L’articolo 56 assegna per il 2021 ulteriori risorse pari a 15 milioni di euro per il finanziamento degli Istituti di patronato e assistenza sociale, che si aggiungono a quelle già previste dal cosiddetto “decreto Agosto” nella misura di 20 milioni di euro. Nel dettaglio, l’articolo in esame assegna, limitatamente all’esercizio finanziario 2021, ulteriori risorse pari a complessivi 15 milioni di euro per il finanziamento dei suddetti Istituti, ad incremento di quanto disposto dall’art. 18 del DL 104/2020 (cd “decreto Agosto”) che ha previsto un finanziamento aggiuntivo di 20 milioni di euro annui dal 2020. La suddetta somma è erogata interamente entro il primo semestre del 2021, con apposito decreto del Ministero del lavoro e delle politiche sociali (di concerto con il Ministero dell’economia e delle finanze), da adottarsi entro sessanta giorni dalla data di entrata in vigore della legge in esame. Il finanziamento per l’attività di istituti di patronato e assistenza sociale è disciplinato dall’articolo 13, della legge n. 152/2001, secondo i criteri stabiliti con specifico regolamento (emanato con il D.M. 10 ottobre 2008), mediante il prelevamento di un’aliquota di finanziamento (pari, nella normativa vigente, allo 0,199%) sul gettito dei contributi previdenziali obbligatori incassati da tutte le gestioni amministrate dall’INPS e dall’INAIL. L’importo ottenuto con il richiamato prelevamento è destinato al finanziamento degli istituti di patronato e di assistenza sociale nelle seguenti percentuali:
– 89,90% all’attività;
– 10% all’organizzazione, di cui il 2 per cento per l’estero;
– 0,10% per il controllo delle sedi all’estero, finalizzato alla verifica dell’organizzazione e dell’attività, nonché a verifiche ispettive straordinarie in Italia sull’organizzazione e sull’attività e per la specifica formazione del personale ispettivo addetto.

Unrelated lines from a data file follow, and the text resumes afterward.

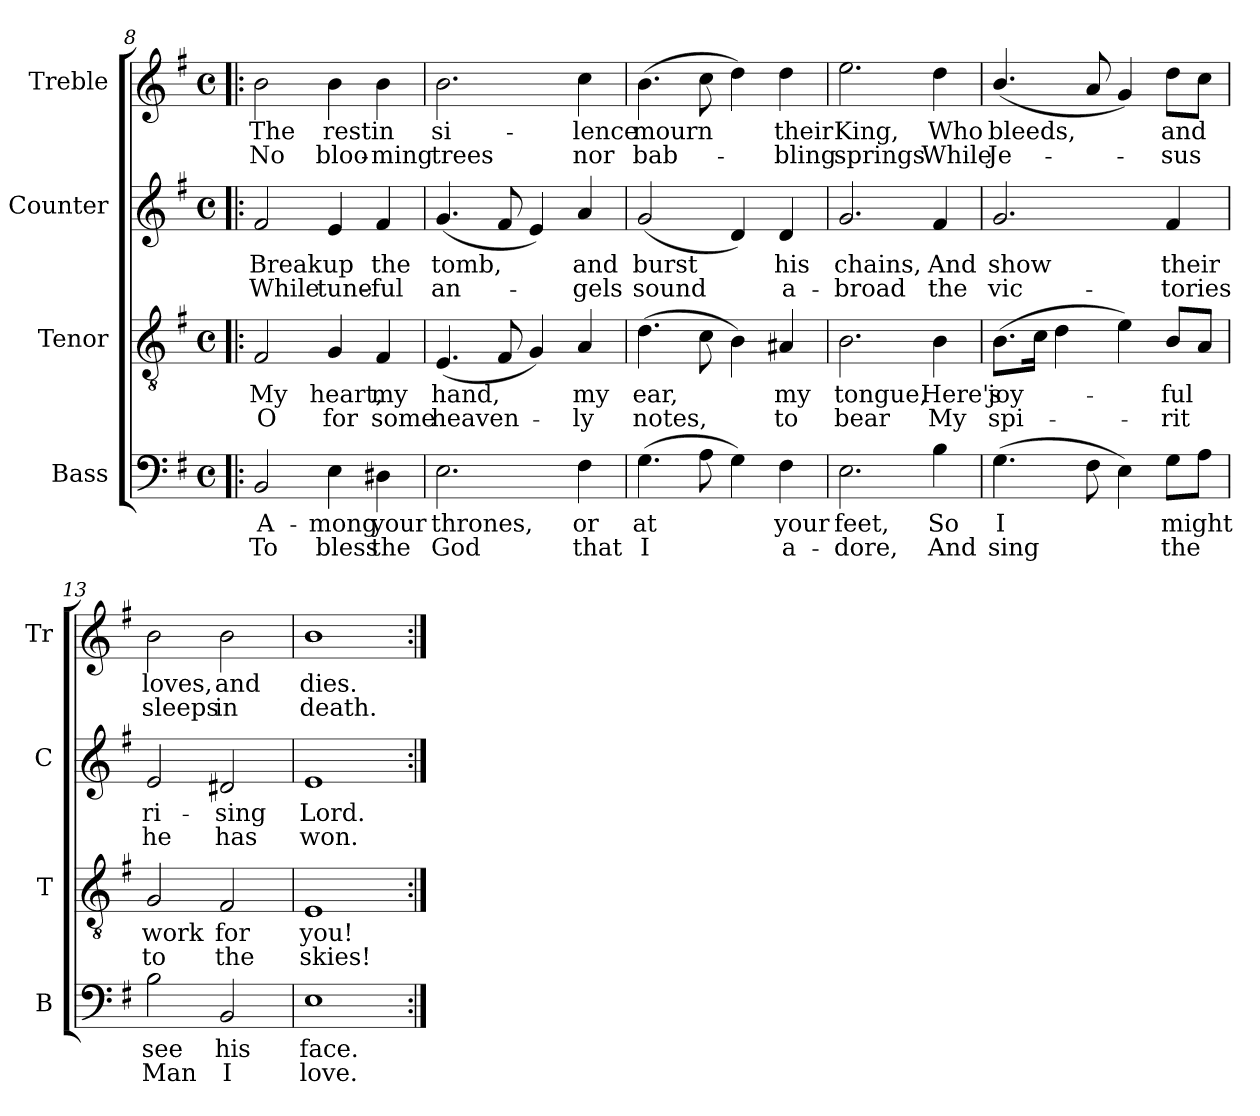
**kern	**text	**text	**kern	**text	**text	**kern	**text	**text	**kern	**text	**text
*part4	*part4	*part4	*part3	*part3	*part3	*part2	*part2	*part2	*part1	*part1	*part1
*staff4	*staff4	*staff4	*staff3	*staff3	*staff3	*staff2	*staff2	*staff2	*staff1	*staff1	*staff1
*I"Bass	*	*	*I"Tenor	*	*	*I"Counter	*	*	*I"Treble	*	*
*I'B	*	*	*I'T	*	*	*I'C	*	*	*I'Tr	*	*
*clefF4	*	*	*clefGv2	*	*	*clefG2	*	*	*clefG2	*	*
*k[f#]	*	*	*k[f#]	*	*	*k[f#]	*	*	*k[f#]	*	*
*M4/4	*	*	*M4/4	*	*	*M4/4	*	*	*M4/4	*	*
*met(c)	*	*	*met(c)	*	*	*met(c)	*	*	*met(c)	*	*
=8!|:	=8!|:	=8!|:	=8!|:	=8!|:	=8!|:	=8!|:	=8!|:	=8!|:	=8!|:	=8!|:	=8!|:
2BB/	A-	To	2F#/	My	O	2f#/	Break	While	2b\	The	No
4E\	-mong	bless	4G/	heart,	for	4e/	up	tune-	4b\	rest	bloo-
4D#X\	your	the	4F#/	my	some	4f#/	the	-ful	4b\	in	-ming
=9	=9	=9	=9	=9	=9	=9	=9	=9	=9	=9	=9
2.E\	thrones,	God	(4.E/	hand,	heaven-	(4.g/	tomb,	an-	2.b\	si-	trees
.	.	.	8F#/	.	.	8f#/	.	.	.	.	.
.	.	.	4G/)	.	.	4e/)	.	.	.	.	.
4F#\	or	that	4A/	my	-ly	4a/	and	-gels	4cc\	-lence	nor
=10	=10	=10	=10	=10	=10	=10	=10	=10	=10	=10	=10
(4.G\	at	I	(4.d\	ear,	notes,	(2g/	burst	sound	(4.b\	mourn	bab-
8A\	.	.	8c\	.	.	.	.	.	8cc\	.	.
4G\)	.	.	4B\)	.	.	4d/)	.	.	4dd\)	.	.
4F#\	your	a-	4A#X/	my	to	4d/	his	a-	4dd\	their	-bling
=11	=11	=11	=11	=11	=11	=11	=11	=11	=11	=11	=11
2.E\	feet,	-dore,	2.B\	tongue,	bear	2.g/	chains,	-broad	2.ee\	King,	springs
4B\	So	And	4B\	Here's	My	4f#/	And	the	4dd\	Who	While
!!LO:LB:g=z
=12	=12	=12	=12	=12	=12	=12	=12	=12	=12	=12	=12
(4.G\	I	sing	(8.B\L	joy-	spi-	2.g/	show	vic-	(4.b/	bleeds,	Je-
.	.	.	16c\Jk	.	.	.	.	.	.	.	.
.	.	.	4d\	.	.	.	.	.	.	.	.
8F#\	.	.	.	.	.	.	.	.	8a/	.	.
4E\)	.	.	4e\)	.	.	.	.	.	4g/)	.	.
8G\L	might	the	8B/L	-ful	-rit	4f#/	their	-tories	8dd\L	and	-sus
8A\J	.	.	8A/J	.	.	.	.	.	8cc\J	.	.
=13	=13	=13	=13	=13	=13	=13	=13	=13	=13	=13	=13
2B\	see	Man	2G/	work	to	2e/	ri-	he	2b\	loves,	sleeps
2BB/	his	I	2F#/	for	the	2d#X/	-sing	has	2b\	and	in
=14	=14	=14	=14	=14	=14	=14	=14	=14	=14	=14	=14
1E	face.	love.	1E	you!	skies!	1e	Lord.	won.	1b	dies.	death.
=:|!	=:|!	=:|!	=:|!	=:|!	=:|!	=:|!	=:|!	=:|!	=:|!	=:|!	=:|!
*-	*-	*-	*-	*-	*-	*-	*-	*-	*-	*-	*-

Si ricorda, inoltre, che le risorse destinate agli istituti di patronato e di assistenza sociale hanno in passato subito riduzioni per effetto di diversi provvedimenti, da ultimo l’art. 1, c. 605, della L. 208/2015 che, con riferimento all’esercizio finanziario 2016, ha disposto una riduzione delle suddette risorse pari a 15 milioni di euro. Anche l’aliquota di finanziamento degli istituti in questione è stata oggetto di ripetute modifiche, passando dallo 0,226% inizialmente previsto a decorrere dal 2001, allo 0,199% previsto dall’art. 1, c. 605, della L. 208/2015 a decorrere dal 2015. Parimenti, si è provveduto anche alla rimodulazione della quota di acconto del finanziamento statale, fissata dal 2019 al 78% dall’art. 1, c. 134, della L. 205/2017. La ripartizione del finanziamento ai sensi del richiamato art. 13 della L.152/2001 avviene con decreti della Direzione generale per le politiche previdenziali e assicurative. L’ultimo di tali decreti, il n. 36 del 18 marzo 2020 (integrato poi da successivi decreti direttoriali) ha disposto la ripartizione tra gli Istituti di patronato e di assistenza sociale di 328 milioni di euro a titolo di prima anticipazione per il 2019.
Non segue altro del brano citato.